L’attitudine di Ira che si strappa le vesti viene descritta come
aderente al suo significato morale: Vestis actus hic [cioè: in
quest’immagine] scissure / signant hoc [cioè che claritate rationis /
Ira privat hominem]. Patet hic Invidia [«ecco qui Invidia»], dichiara il
titulus relativo: e insomma le scritte, con quell’insistito hic, hec,
sicut est e così via, intendono richiamare l’osservatore a un puntuale
riscontro fra la personificazione rappresentata, i suoi attributi,
spesso descritti e spiegati uno per uno, e la “moralità” che deve
trarsene. Spe depicta sub figura / hoc signatur, quod…: da un lato la
figura o la forma, dall’altro quello che esse signant, cioè significano.

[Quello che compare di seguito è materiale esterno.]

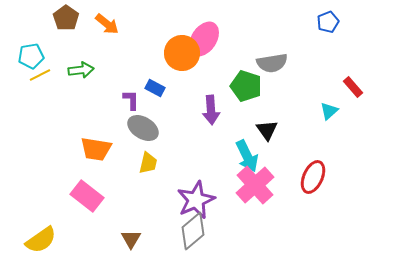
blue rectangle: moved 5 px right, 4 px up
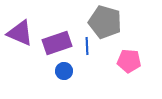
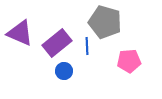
purple rectangle: rotated 20 degrees counterclockwise
pink pentagon: rotated 10 degrees counterclockwise
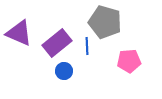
purple triangle: moved 1 px left
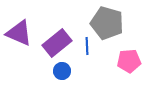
gray pentagon: moved 2 px right, 1 px down
blue circle: moved 2 px left
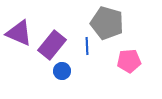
purple rectangle: moved 5 px left, 2 px down; rotated 12 degrees counterclockwise
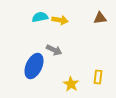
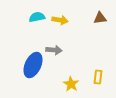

Nelle immagini complementari di Iusticia e Iniustitia, le sole dove
sotto la figura allegorica si disponga una sorta di predella, il titulus
ne dà piena ragione alludendo alle singole scenette, dal miles probus
che venatur (sotto Iusticia) agli homicidia che figunt spolia all’ombra
di Iniustitia; e ancora (ultimo esempio) dal titulus di Prudentia si ha
conferma che la figura fu concepita con due volti, uno dei quali
orientato all’indietro, ma si ricava anche la precisa indicazione degli
attributi significanti come lo specchio e il compasso. In questo dialogo
tra il poeta e il frescante, che agiscono entrambi in nome e per conto
del committente, tra testi e immagini non c’è gerarchia, ma piena
complementarietà. Perciò l’estensore dei tituli espressamente sigilla le
scelte del pittore elogiandone la subtilitas (nel dipingere Fortitudo),
e ancor di più l’industria docte mentis che lo guidò nel comporre
(pinxit) la figura di Invidia, tanto ricca di attributi. Allusione,
quest’ultima, al frequente topos della docta manus degli artefici,
richiamato ad esempio nel Battistero di Pisa per la tam bene docta manus
di Nicola Pisano (1260). Insomma, la doctrina di Giotto non è in nulla
inferiore a quella di chi ne commenta le immagini in un latino a suo
modo ricercato.
Che un’indagine essenzialmente paleografica (ma
anche metrica e letteraria) come questa debba a pieno titolo integrarsi
nella storia dell’arte e nell’interpretazione degli affreschi di Giotto,
non c’è bisogno di mostrare. Vorremmo sapere di più su chi scrisse quei
versi, vorremmo ascoltare – se mai fosse possibile – il suo discorrerne
con Enrico Scrovegni e col grandissimo maestro toscano, via via che
l’uno dipingeva e l’altro componeva, variando il metro, i suoi versi;
vorremmo guardare i padovani che, accorsi in processione il giorno
dell’Annunciazione di ogni anno (25 marzo), si raccoglievano nella
Cappella. Ma questo contrasto fra i Vizi e le Virtù, che lascia
intravedere la città con le sue tensioni sociali e politiche, ci basta a
dire che (nonostante l’opposizione degli Eremitani) davvero Enrico
Scrovegni aveva edificato la sua parva ecclesia non solo in remedium
suae animae, ma soprattutto in honorem et bonum statum civitatis et
communis Paduae (così in un atto nota rile del 1317).